As part of an AI application I am toying with, I'd like to be able to rate a candidate array of integers based on its monotonicity, aka its "sortedness". At the moment, I'm using a heuristic that calculates the longest sorted run, and then divides that by the length of the array:

public double monotonicity(int[] array) {

if (array.length == 0) return 1d;

int longestRun = longestSortedRun(array);

return (double) longestRun / (double) array.length;

}

public int longestSortedRun(int[] array) {

if (array.length == 0) return 0;

int longestRun = 1;

int currentRun = 1;

for (int i = 1; i < array.length; i++) {

if (array[i] >= array[i - 1]) {

currentRun++;

} else {

currentRun = 1;

}

if (currentRun > longestRun) longestRun = currentRun;

}

return longestRun;

}

This is a good start, but it fails to take into account the possibility that there may be "clumps" of sorted sub-sequences. E.g.:

``````{ 4, 5, 6, 0, 1, 2, 3, 7, 8, 9}
``````

This array is partitioned into three sorted sub-sequences. My algorithm will rate it as only 40% sorted, but intuitively, it should get a higher score than that. Is there a standard algorithm for this sort of thing?

by (108k points)

I would like to suggest looking at the Pancake Problem and the reversal distance of the permutations. These algorithms are often used to find the distance between two permutations (the Identity and the permuted string). This distance measure should take into account more clumps of in order values, as well as reversals (monotonically decreasing instead of increasing subsequences). You can also see the approximations that are polynomial time[PDF].

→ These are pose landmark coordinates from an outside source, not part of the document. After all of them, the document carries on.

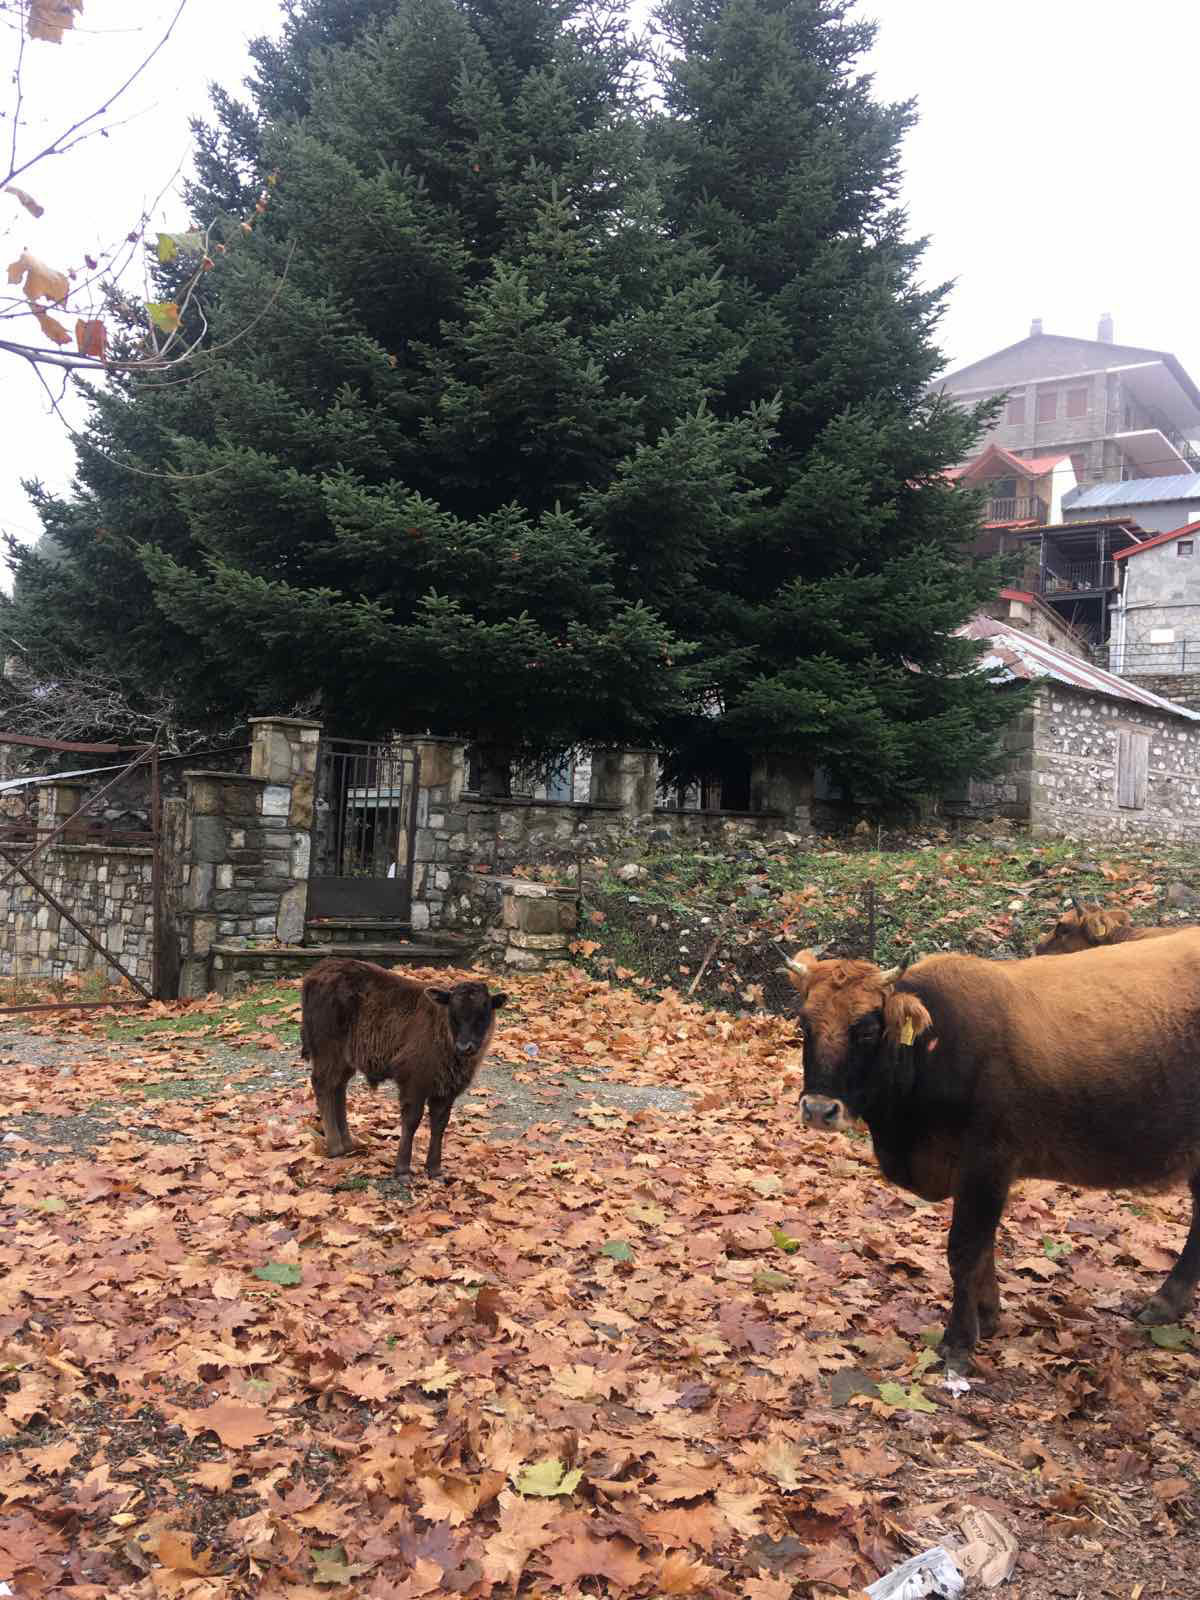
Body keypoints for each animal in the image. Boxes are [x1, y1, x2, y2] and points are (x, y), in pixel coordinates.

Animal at [302, 953, 508, 1184]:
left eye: (483, 1013)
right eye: (453, 1013)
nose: (465, 1047)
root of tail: (318, 971)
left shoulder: (447, 1090)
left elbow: (440, 1124)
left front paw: (435, 1170)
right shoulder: (413, 1082)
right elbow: (411, 1121)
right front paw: (402, 1170)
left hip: (345, 1058)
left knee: (338, 1087)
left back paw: (348, 1144)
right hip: (327, 1050)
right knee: (323, 1084)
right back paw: (336, 1147)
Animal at [784, 934, 1200, 1376]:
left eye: (865, 1030)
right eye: (804, 1024)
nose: (818, 1109)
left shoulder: (988, 1162)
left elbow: (965, 1249)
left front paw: (959, 1340)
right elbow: (983, 1247)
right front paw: (987, 1314)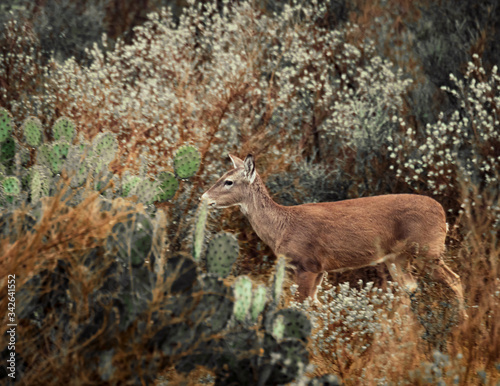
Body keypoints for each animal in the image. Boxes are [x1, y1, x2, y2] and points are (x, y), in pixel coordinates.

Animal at [201, 154, 466, 320]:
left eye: (228, 181)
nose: (203, 197)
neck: (282, 228)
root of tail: (443, 213)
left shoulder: (307, 264)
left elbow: (302, 306)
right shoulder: (320, 270)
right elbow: (316, 305)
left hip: (428, 251)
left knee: (455, 280)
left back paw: (462, 324)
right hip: (397, 258)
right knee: (410, 288)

It depends on what the number means and if this distance function makes sense in your context though.

By treating this as the Pancake problem, if the array is sorted descending, there is just one 'flip' operation needed to sort it, so it will be seen as 'almost sorted'. Thus, It is almost sorted. Besides, you only said monotonicity. Descending or Ascending, still, it shows the essence of sorted. I would say that 7654321 is more sorted then 4237516. It solves your 'clumping' issue.